Here's the ingenious part of the experiment: People in the social influence group were also randomly assigned to one of eight subgroups, in which they could see only the number of downloads in their own subgroup. In those different subgroups, it is inevitable that as a result of random factors, different songs would attract different initial numbers of downloads.

The research question was this: Would the initial numbers matter to where songs would ultimately end up on the researchers' hit parade? You might expect that quality would always prevail—that the popularity of the songs, as measured by their download rankings, would be roughly the same in the independent group and in all eight of the social influence groups.

But that isn't what happened—not at all. In short, everything turned on initial popularity. Almost any song could do really well or really poorly, depending on whether or not the first visitors liked it. Importantly, there was one qualification: the songs that did the very best in the independent group rarely did very badly, and the songs that did the very worst in the independent group rarely did spectacularly well. But otherwise, almost anything could happen.

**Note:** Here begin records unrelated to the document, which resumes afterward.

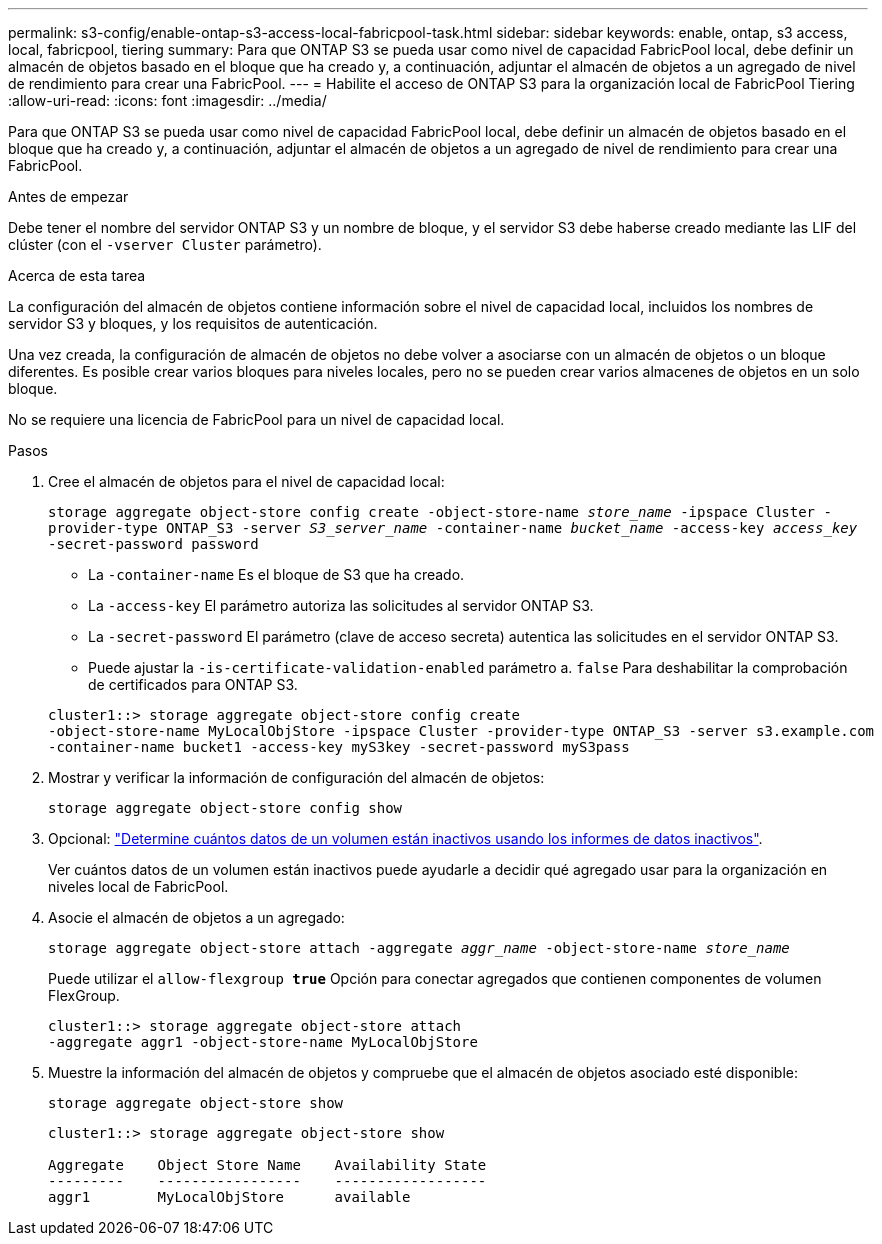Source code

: ---
permalink: s3-config/enable-ontap-s3-access-local-fabricpool-task.html 
sidebar: sidebar 
keywords: enable, ontap, s3 access, local, fabricpool, tiering 
summary: Para que ONTAP S3 se pueda usar como nivel de capacidad FabricPool local, debe definir un almacén de objetos basado en el bloque que ha creado y, a continuación, adjuntar el almacén de objetos a un agregado de nivel de rendimiento para crear una FabricPool. 
---
= Habilite el acceso de ONTAP S3 para la organización local de FabricPool Tiering
:allow-uri-read: 
:icons: font
:imagesdir: ../media/


[role="lead"]
Para que ONTAP S3 se pueda usar como nivel de capacidad FabricPool local, debe definir un almacén de objetos basado en el bloque que ha creado y, a continuación, adjuntar el almacén de objetos a un agregado de nivel de rendimiento para crear una FabricPool.

.Antes de empezar
Debe tener el nombre del servidor ONTAP S3 y un nombre de bloque, y el servidor S3 debe haberse creado mediante las LIF del clúster (con el `-vserver Cluster` parámetro).

.Acerca de esta tarea
La configuración del almacén de objetos contiene información sobre el nivel de capacidad local, incluidos los nombres de servidor S3 y bloques, y los requisitos de autenticación.

Una vez creada, la configuración de almacén de objetos no debe volver a asociarse con un almacén de objetos o un bloque diferentes. Es posible crear varios bloques para niveles locales, pero no se pueden crear varios almacenes de objetos en un solo bloque.

No se requiere una licencia de FabricPool para un nivel de capacidad local.

.Pasos
. Cree el almacén de objetos para el nivel de capacidad local:
+
`storage aggregate object-store config create -object-store-name _store_name_ -ipspace Cluster -provider-type ONTAP_S3 -server _S3_server_name_ -container-name _bucket_name_ -access-key _access_key_ -secret-password password`

+
** La `-container-name` Es el bloque de S3 que ha creado.
** La `-access-key` El parámetro autoriza las solicitudes al servidor ONTAP S3.
** La `-secret-password` El parámetro (clave de acceso secreta) autentica las solicitudes en el servidor ONTAP S3.
** Puede ajustar la `-is-certificate-validation-enabled` parámetro a. `false` Para deshabilitar la comprobación de certificados para ONTAP S3.


+
[listing]
----
cluster1::> storage aggregate object-store config create
-object-store-name MyLocalObjStore -ipspace Cluster -provider-type ONTAP_S3 -server s3.example.com
-container-name bucket1 -access-key myS3key -secret-password myS3pass
----
. Mostrar y verificar la información de configuración del almacén de objetos:
+
`storage aggregate object-store config show`

. Opcional: link:../fabricpool/determine-data-inactive-reporting-task.html["Determine cuántos datos de un volumen están inactivos usando los informes de datos inactivos"].
+
Ver cuántos datos de un volumen están inactivos puede ayudarle a decidir qué agregado usar para la organización en niveles local de FabricPool.

. Asocie el almacén de objetos a un agregado:
+
`storage aggregate object-store attach -aggregate _aggr_name_ -object-store-name _store_name_`

+
Puede utilizar el `allow-flexgroup *true*` Opción para conectar agregados que contienen componentes de volumen FlexGroup.

+
[listing]
----
cluster1::> storage aggregate object-store attach
-aggregate aggr1 -object-store-name MyLocalObjStore
----
. Muestre la información del almacén de objetos y compruebe que el almacén de objetos asociado esté disponible:
+
`storage aggregate object-store show`

+
[listing]
----
cluster1::> storage aggregate object-store show

Aggregate    Object Store Name    Availability State
---------    -----------------    ------------------
aggr1        MyLocalObjStore      available
----

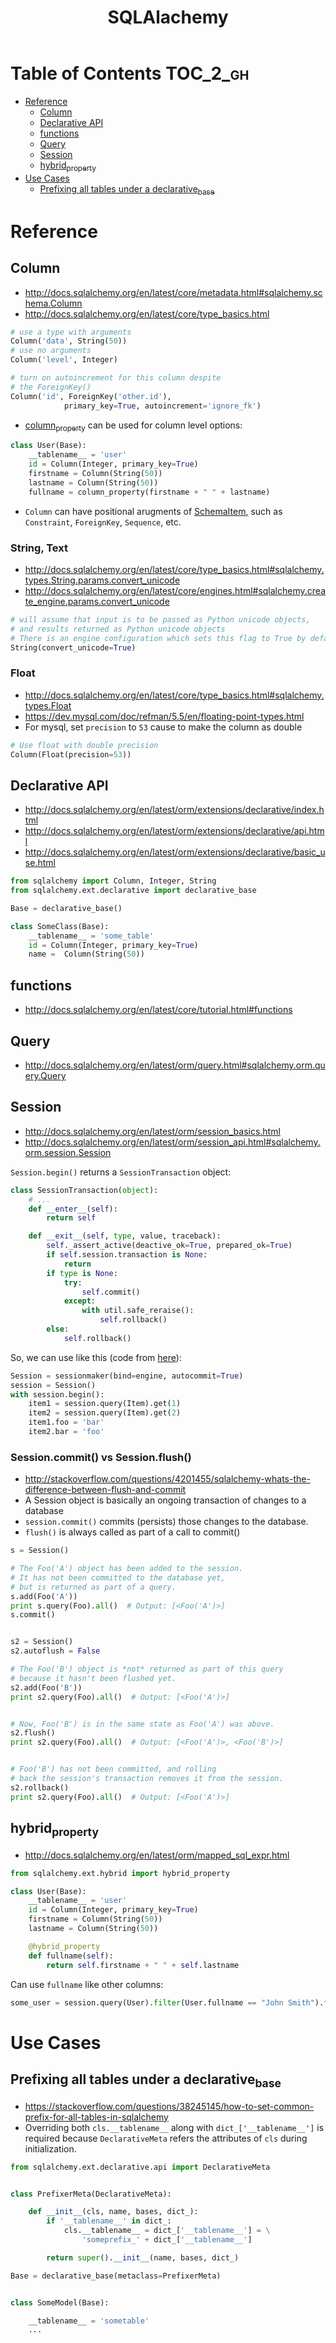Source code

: #+TITLE: SQLAlachemy

* Table of Contents :TOC_2_gh:
 - [[#reference][Reference]]
   - [[#column][Column]]
   - [[#declarative-api][Declarative API]]
   - [[#functions][functions]]
   - [[#query][Query]]
   - [[#session][Session]]
   - [[#hybrid_property][hybrid_property]]
 - [[#use-cases][Use Cases]]
   - [[#prefixing-all-tables-under-a-declarative_base][Prefixing all tables under a declarative_base]]

* Reference
** Column
- http://docs.sqlalchemy.org/en/latest/core/metadata.html#sqlalchemy.schema.Column
- http://docs.sqlalchemy.org/en/latest/core/type_basics.html

#+BEGIN_SRC python
  # use a type with arguments
  Column('data', String(50))
  # use no arguments
  Column('level', Integer)

  # turn on autoincrement for this column despite
  # the ForeignKey()
  Column('id', ForeignKey('other.id'),
              primary_key=True, autoincrement='ignore_fk')
#+END_SRC

- [[http://docs.sqlalchemy.org/en/latest/orm/mapping_columns.html#sqlalchemy.orm.column_property][column_property]] can be used for column level options:
#+BEGIN_SRC python
  class User(Base):
      __tablename__ = 'user'
      id = Column(Integer, primary_key=True)
      firstname = Column(String(50))
      lastname = Column(String(50))
      fullname = column_property(firstname + " " + lastname)
#+END_SRC

- ~Column~ can have positional arugments of [[http://docs.sqlalchemy.org/en/latest/core/metadata.html#sqlalchemy.schema.SchemaItem][SchemaItem]], such as ~Constraint~, ~ForeignKey~, ~Sequence~, etc.

*** String, Text
- http://docs.sqlalchemy.org/en/latest/core/type_basics.html#sqlalchemy.types.String.params.convert_unicode
- http://docs.sqlalchemy.org/en/latest/core/engines.html#sqlalchemy.create_engine.params.convert_unicode 

#+BEGIN_SRC python
  # will assume that input is to be passed as Python unicode objects,
  # and results returned as Python unicode objects
  # There is an engine configuration which sets this flag to True by default.
  String(convert_unicode=True)
#+END_SRC

*** Float
- http://docs.sqlalchemy.org/en/latest/core/type_basics.html#sqlalchemy.types.Float
- https://dev.mysql.com/doc/refman/5.5/en/floating-point-types.html
- For mysql, set ~precision~ to ~53~ cause to make the column as double

#+BEGIN_SRC python
  # Use float with double precision
  Column(Float(precision=53))
#+END_SRC

** Declarative API
- http://docs.sqlalchemy.org/en/latest/orm/extensions/declarative/index.html
- http://docs.sqlalchemy.org/en/latest/orm/extensions/declarative/api.html
- http://docs.sqlalchemy.org/en/latest/orm/extensions/declarative/basic_use.html

#+BEGIN_SRC python
  from sqlalchemy import Column, Integer, String
  from sqlalchemy.ext.declarative import declarative_base

  Base = declarative_base()

  class SomeClass(Base):
      __tablename__ = 'some_table'
      id = Column(Integer, primary_key=True)
      name =  Column(String(50))
#+END_SRC

** functions
- http://docs.sqlalchemy.org/en/latest/core/tutorial.html#functions

** Query
- http://docs.sqlalchemy.org/en/latest/orm/query.html#sqlalchemy.orm.query.Query

** Session
- http://docs.sqlalchemy.org/en/latest/orm/session_basics.html
- http://docs.sqlalchemy.org/en/latest/orm/session_api.html#sqlalchemy.orm.session.Session

~Session.begin()~ returns a ~SessionTransaction~ object:
#+BEGIN_SRC python
  class SessionTransaction(object):
      # ...
      def __enter__(self):
          return self

      def __exit__(self, type, value, traceback):
          self._assert_active(deactive_ok=True, prepared_ok=True)
          if self.session.transaction is None:
              return
          if type is None:
              try:
                  self.commit()
              except:
                  with util.safe_reraise():
                      self.rollback()
          else:
              self.rollback()
#+END_SRC

So, we can use like this (code from [[http://docs.sqlalchemy.org/en/rel_0_9/orm/session_transaction.html#autocommit-mode][here]]):
#+BEGIN_SRC python
  Session = sessionmaker(bind=engine, autocommit=True)
  session = Session()
  with session.begin():
      item1 = session.query(Item).get(1)
      item2 = session.query(Item).get(2)
      item1.foo = 'bar'
      item2.bar = 'foo'
#+END_SRC

*** Session.commit() vs Session.flush()
- http://stackoverflow.com/questions/4201455/sqlalchemy-whats-the-difference-between-flush-and-commit
- A Session object is basically an ongoing transaction of changes to a database
- ~session.commit()~ commits (persists) those changes to the database.
- ~flush()~ is always called as part of a call to commit()

#+BEGIN_SRC python
  s = Session()

  # The Foo('A') object has been added to the session.
  # It has not been committed to the database yet,
  # but is returned as part of a query.
  s.add(Foo('A'))
  print s.query(Foo).all()  # Output: [<Foo('A')>]
  s.commit()


  s2 = Session()
  s2.autoflush = False

  # The Foo('B') object is *not* returned as part of this query
  # because it hasn't been flushed yet.
  s2.add(Foo('B'))
  print s2.query(Foo).all()  # Output: [<Foo('A')>]


  # Now, Foo('B') is in the same state as Foo('A') was above.
  s2.flush()
  print s2.query(Foo).all()  # Output: [<Foo('A')>, <Foo('B')>]


  # Foo('B') has not been committed, and rolling
  # back the session's transaction removes it from the session.
  s2.rollback()
  print s2.query(Foo).all()  # Output: [<Foo('A')>]
#+END_SRC

** hybrid_property
- http://docs.sqlalchemy.org/en/latest/orm/mapped_sql_expr.html
#+BEGIN_SRC python
  from sqlalchemy.ext.hybrid import hybrid_property

  class User(Base):
      __tablename__ = 'user'
      id = Column(Integer, primary_key=True)
      firstname = Column(String(50))
      lastname = Column(String(50))

      @hybrid_property
      def fullname(self):
          return self.firstname + " " + self.lastname
#+END_SRC

Can use ~fullname~ like other columns:
#+BEGIN_SRC python
  some_user = session.query(User).filter(User.fullname == "John Smith").first()
#+END_SRC

* Use Cases
** Prefixing all tables under a declarative_base
- https://stackoverflow.com/questions/38245145/how-to-set-common-prefix-for-all-tables-in-sqlalchemy
- Overriding both ~cls.__tablename__~ along with ~dict_['__tablename__']~ is required
  because ~DeclarativeMeta~ refers the attributes of ~cls~ during initialization.

#+BEGIN_SRC python
  from sqlalchemy.ext.declarative.api import DeclarativeMeta


  class PrefixerMeta(DeclarativeMeta):

      def __init__(cls, name, bases, dict_):
          if '__tablename__' in dict_:
              cls.__tablename__ = dict_['__tablename__'] = \
                  'someprefix_' + dict_['__tablename__']

          return super().__init__(name, bases, dict_)

  Base = declarative_base(metaclass=PrefixerMeta)


  class SomeModel(Base):

      __tablename__ = 'sometable'
      ...
#+END_SRC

Here's a cautious, modest reading of these findings. Some products really are destined for success, and others really are destined for failure. If a song is truly sensational, it will be a hit. Mozart, Shakespeare, Dickens and Taylor Swift were bound for success (and the same might be true for "Star Wars"). If a song sounds horrible, it's going to flop. But within a wide range, songs can do very well or very poorly, and within that range, you just can't predict.

This is a plausible reading of the Music Lab experiment, but I think that it is far too cautious. Sure, terrible songs, movies and books are unlikely to succeed. But maybe the best ones are not destined for success. Almost nothing is. After all, the Music Lab experiment itself was tightly controlled. It had had just 48 songs. In real markets there are countless more. And in those real-world markets, media attention, critical acclaim, marketing and product placement play a big role.

If you aren't persuaded, let's turn away from experiments to the real world. If any literary figures are great, the short list must include William Wordsworth, John Keats, Jane Austen and William Blake. Equally surely, it does not include George Crabbe, Robert Southey, Barry Cornwall, Leigh Hunt and Mary Brunton. But H. J. Jackson's important study of literary reputation, "Those Who Write For Immortality" strongly suggests that even for the greatest of the great, it's a lot like the Music Lab: Accident, contingency and luck play a massive role.

In terms of perceived quality, Wordsworth, Crabbe and Southey were grouped together during their lifetimes. The same is true of Keats, Cornwall and Hunt, and also of Austen and Brunton. Jackson's conclusion, which she makes quite plausible, is that "[a]s far as reputation is concerned, the differences between them are largely personal and accidental." Indeed, their contemporaries put Cornwall far above Keats—and the now-obscure Hunt ranked above them both. And if we are interested in professional opinions, we will find that Wordsworth, Samuel Taylor Coleridge and Lord Byron all ranked Cornwall highest of the three.

In their time, Brunton and Austen were about equally well regarded, but the former, of course, faded into obscurity. Jackson urges, and demonstrates, that what "happened to Brunton—the gradual fading and extinction of her name—could easily have happened to Austen." Jackson's conclusion is that "long-term survival has depended more on external circumstances and accidental advantages than on inherent literary worth."

Even for those who love them, "Star Wars" isn't quite Wordsworth or Austen, and we don't know yet know about its long-term survival. But $30 billion is a lot of money. Has its triumph been a product of external circumstances and accidental advantages? In the end, I don't think so; its inventiveness and exuberance ensured success. But on that question, it would be a mistake to have much confidence. For our great cultural icons—and for products, politicians and ideas as well—the Music Lab is an important reminder: It could easily have been otherwise.